Guided into a New Life
I now believe something was protecting me, guiding me. Over the next few years, my life began to turn around. I found myself drawn to alternative therapies, leading me into my body and through my earlier trauma history. As I faced my traumas, they began to resolve, loosening their hold on me. The depression lifted. My life force strengthened. Eventually, led to Craniosacral Therapy, the remaining symptoms from the concussion began to diminish.

Today, I look back to that folk dance accident with immense gratitude. I don’t think I would be able to do the subtle therapies I do now had I not been knocked out of my old ways. Up until that time, I had essentially lived from the neck up. My body was just something I had to take care of so it wouldn’t bother me. After the concussion, I could no longer be as heady, intellectual or articulate as I had been before. It was a huge loss for me. Depression was a natural response.
 
Talking to the student, I described my story briefly, acknowledging how common it is to feel depressed after a life changing injury. I also explained that chronic pain after an injury can affect nerves up into the brain, repeatedly setting off a stress response. The person begins to feel chronically overwhelmed. Their resources are taken up with dealing with the pain. Their cortisol levels are high. They have nothing to fall back on when stress arises in their life. They feel exhausted, drained, losing interest in anything that takes energy.

The student was glowing more and more with each word I spoke. She felt heard and touched by hearing my story and knowing that others have similar experiences to hers. The next day, she thanked me profusely, telling me how helpful it was just to normalize her situation.

Our interaction inspired me to write this, wishing I could as deeply touch and reassure the many others with similar experiences.

Our Stories as Support
We are all unique. Our experiences are all different. But they are also the same. We all have the potential for compassion based on our own suffering. We actually understand much of how it is to be someone else, even though we can’t possibly understand how it is to be that person! We all share this human journey. Perhaps, the most important service our stories provide is the potential for that understanding. While it can be devastating to identify with our stories, believing they define us, there is profound healing and connectedness available when we witness ourselves in relation to those stories. Knowing we are more than what we have done or seen or experienced, and yet that we have been affected. Our stories are powerful and we can be powerful with them.

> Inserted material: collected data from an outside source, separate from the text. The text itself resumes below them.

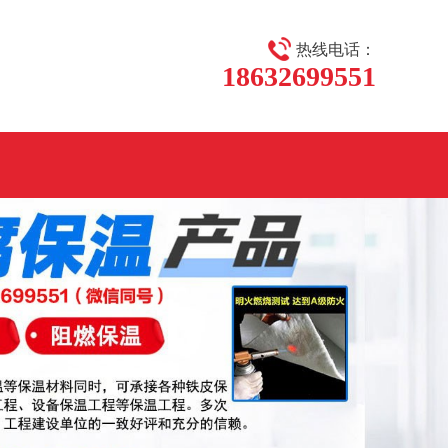
热线电话：
18632699551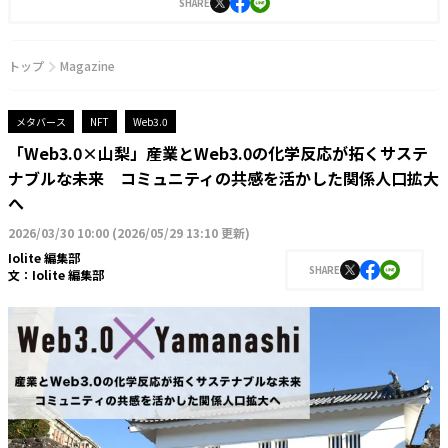
SHARE
トップ
Magazine
メタバース
NFT
Web3.0
「Web3.0×山梨」産業とWeb3.0の化学反応が拓くサステ
ナブルな未来 コミュニティの共感を活かした関係人口拡大
へ
2026/03/30 10:00
(
2026/05/29 13:10 更新
)
Iolite 編集部
SHARE
文：
Iolite 編集部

As Rumi wrote: "The wound is the place where the Light enters you." When we become our stories, we often cannot perceive or receive the gifts they have to offer us. It is when we step back and allow ourselves to hold our stories within the larger wholeness of our being that we begin to understand. Perhaps then, we even have the potential to embody and pass on the message delivered to us via our experience. The Light is then posted for all to see and share.